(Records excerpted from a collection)
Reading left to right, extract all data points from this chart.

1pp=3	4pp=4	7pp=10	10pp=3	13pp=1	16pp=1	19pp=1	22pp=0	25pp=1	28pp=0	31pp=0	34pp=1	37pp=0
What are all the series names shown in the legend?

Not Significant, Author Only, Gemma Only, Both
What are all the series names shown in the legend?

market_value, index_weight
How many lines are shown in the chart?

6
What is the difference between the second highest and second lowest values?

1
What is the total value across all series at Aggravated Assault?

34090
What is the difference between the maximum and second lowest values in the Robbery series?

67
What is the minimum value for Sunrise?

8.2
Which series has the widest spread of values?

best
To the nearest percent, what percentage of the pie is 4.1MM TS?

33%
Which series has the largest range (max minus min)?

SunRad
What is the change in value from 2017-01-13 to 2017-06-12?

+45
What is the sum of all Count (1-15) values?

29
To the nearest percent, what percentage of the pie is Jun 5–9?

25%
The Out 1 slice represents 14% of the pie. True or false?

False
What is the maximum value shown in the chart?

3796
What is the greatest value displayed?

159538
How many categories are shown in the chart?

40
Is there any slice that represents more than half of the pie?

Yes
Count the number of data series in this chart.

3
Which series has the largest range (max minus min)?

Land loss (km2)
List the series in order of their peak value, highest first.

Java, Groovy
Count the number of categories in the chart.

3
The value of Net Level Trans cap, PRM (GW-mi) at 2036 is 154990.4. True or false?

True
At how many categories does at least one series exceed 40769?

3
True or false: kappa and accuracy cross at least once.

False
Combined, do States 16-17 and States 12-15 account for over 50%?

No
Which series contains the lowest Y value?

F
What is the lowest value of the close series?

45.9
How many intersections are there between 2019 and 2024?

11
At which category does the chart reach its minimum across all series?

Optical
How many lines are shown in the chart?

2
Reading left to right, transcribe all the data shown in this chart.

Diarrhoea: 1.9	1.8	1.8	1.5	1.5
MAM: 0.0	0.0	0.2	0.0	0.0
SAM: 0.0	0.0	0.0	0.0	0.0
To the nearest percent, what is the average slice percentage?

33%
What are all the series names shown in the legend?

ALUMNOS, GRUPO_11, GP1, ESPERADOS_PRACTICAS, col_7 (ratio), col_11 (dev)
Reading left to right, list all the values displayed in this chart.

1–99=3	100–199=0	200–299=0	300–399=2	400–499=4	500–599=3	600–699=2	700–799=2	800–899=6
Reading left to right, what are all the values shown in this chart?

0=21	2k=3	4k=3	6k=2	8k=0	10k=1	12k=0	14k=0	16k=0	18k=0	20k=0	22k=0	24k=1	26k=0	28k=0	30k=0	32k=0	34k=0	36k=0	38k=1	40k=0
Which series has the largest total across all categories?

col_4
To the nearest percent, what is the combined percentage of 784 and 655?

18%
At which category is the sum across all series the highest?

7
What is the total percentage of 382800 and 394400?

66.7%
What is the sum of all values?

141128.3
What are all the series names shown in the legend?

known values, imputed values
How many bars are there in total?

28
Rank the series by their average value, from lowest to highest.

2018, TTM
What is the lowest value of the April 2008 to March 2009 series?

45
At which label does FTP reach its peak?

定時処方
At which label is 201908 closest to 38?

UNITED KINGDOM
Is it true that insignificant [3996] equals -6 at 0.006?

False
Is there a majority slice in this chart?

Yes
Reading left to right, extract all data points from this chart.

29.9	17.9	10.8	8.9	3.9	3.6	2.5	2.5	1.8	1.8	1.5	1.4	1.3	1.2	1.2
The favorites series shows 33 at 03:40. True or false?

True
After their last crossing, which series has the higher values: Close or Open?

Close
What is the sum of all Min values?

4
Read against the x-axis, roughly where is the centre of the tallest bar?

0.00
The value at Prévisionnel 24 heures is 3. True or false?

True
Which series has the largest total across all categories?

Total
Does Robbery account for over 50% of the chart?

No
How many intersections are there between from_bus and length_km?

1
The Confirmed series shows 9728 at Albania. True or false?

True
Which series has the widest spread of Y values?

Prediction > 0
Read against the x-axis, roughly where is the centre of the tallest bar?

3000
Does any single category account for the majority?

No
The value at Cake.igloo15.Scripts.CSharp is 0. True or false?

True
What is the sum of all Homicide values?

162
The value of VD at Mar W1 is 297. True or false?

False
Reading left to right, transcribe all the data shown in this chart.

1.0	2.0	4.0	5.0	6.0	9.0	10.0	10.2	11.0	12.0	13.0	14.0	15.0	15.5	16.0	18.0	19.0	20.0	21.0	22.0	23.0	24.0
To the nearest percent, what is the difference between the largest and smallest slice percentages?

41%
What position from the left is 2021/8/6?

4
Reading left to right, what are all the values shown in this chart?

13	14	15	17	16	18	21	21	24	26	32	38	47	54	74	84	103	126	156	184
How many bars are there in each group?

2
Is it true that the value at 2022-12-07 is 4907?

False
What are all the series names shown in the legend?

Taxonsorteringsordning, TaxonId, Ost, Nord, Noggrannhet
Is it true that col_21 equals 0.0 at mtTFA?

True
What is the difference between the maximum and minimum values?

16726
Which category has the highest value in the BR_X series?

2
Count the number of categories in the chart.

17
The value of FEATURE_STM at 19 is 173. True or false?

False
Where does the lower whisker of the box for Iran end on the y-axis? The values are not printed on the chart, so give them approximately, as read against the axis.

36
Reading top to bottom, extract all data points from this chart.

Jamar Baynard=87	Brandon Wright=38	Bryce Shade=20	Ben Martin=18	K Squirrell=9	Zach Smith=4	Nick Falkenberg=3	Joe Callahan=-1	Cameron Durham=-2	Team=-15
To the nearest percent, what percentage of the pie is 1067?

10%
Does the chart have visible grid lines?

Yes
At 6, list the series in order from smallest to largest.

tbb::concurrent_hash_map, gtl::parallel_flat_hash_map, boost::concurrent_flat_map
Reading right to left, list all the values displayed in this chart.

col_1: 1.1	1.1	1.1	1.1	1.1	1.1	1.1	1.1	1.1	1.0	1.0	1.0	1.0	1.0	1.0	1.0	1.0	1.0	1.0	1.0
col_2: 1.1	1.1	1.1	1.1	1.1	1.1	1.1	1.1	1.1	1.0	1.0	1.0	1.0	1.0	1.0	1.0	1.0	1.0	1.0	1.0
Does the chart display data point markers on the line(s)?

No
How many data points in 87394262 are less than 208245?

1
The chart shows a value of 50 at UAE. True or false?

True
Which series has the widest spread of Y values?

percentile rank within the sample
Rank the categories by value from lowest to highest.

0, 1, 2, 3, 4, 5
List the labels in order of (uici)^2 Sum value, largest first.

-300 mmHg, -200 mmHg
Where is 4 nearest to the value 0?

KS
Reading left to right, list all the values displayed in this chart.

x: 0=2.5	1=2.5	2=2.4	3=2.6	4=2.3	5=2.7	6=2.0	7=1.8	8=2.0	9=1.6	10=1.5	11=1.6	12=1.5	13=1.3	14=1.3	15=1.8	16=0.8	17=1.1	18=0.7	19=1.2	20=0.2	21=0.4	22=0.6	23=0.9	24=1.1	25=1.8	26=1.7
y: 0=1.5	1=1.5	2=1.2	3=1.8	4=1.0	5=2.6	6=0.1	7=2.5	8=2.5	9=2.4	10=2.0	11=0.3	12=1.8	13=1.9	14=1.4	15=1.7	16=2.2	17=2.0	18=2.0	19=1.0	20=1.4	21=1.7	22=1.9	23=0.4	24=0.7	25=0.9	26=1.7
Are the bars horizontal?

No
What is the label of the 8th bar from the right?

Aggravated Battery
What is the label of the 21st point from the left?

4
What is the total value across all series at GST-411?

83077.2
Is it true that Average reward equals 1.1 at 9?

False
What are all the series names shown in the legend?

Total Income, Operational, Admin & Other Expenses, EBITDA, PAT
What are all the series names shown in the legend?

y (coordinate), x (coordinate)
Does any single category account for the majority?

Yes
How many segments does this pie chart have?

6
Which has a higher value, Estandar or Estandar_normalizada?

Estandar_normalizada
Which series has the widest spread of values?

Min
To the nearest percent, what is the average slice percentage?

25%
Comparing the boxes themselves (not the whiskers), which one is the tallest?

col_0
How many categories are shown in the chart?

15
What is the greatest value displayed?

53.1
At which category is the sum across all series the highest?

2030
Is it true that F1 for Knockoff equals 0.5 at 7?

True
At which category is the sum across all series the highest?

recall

* What to work on
Repeat the lines of the records word for word, starting at the line that contains "Not Significant, Author" and ending at the line that contains "What is the minimum value for Sunrise?", with both of those lines included.

* Exercise solution
Not Significant, Author Only, Gemma Only, Both
What are all the series names shown in the legend?

market_value, index_weight
How many lines are shown in the chart?

6
What is the difference between the second highest and second lowest values?

1
What is the total value across all series at Aggravated Assault?

34090
What is the difference between the maximum and second lowest values in the Robbery series?

67
What is the minimum value for Sunrise?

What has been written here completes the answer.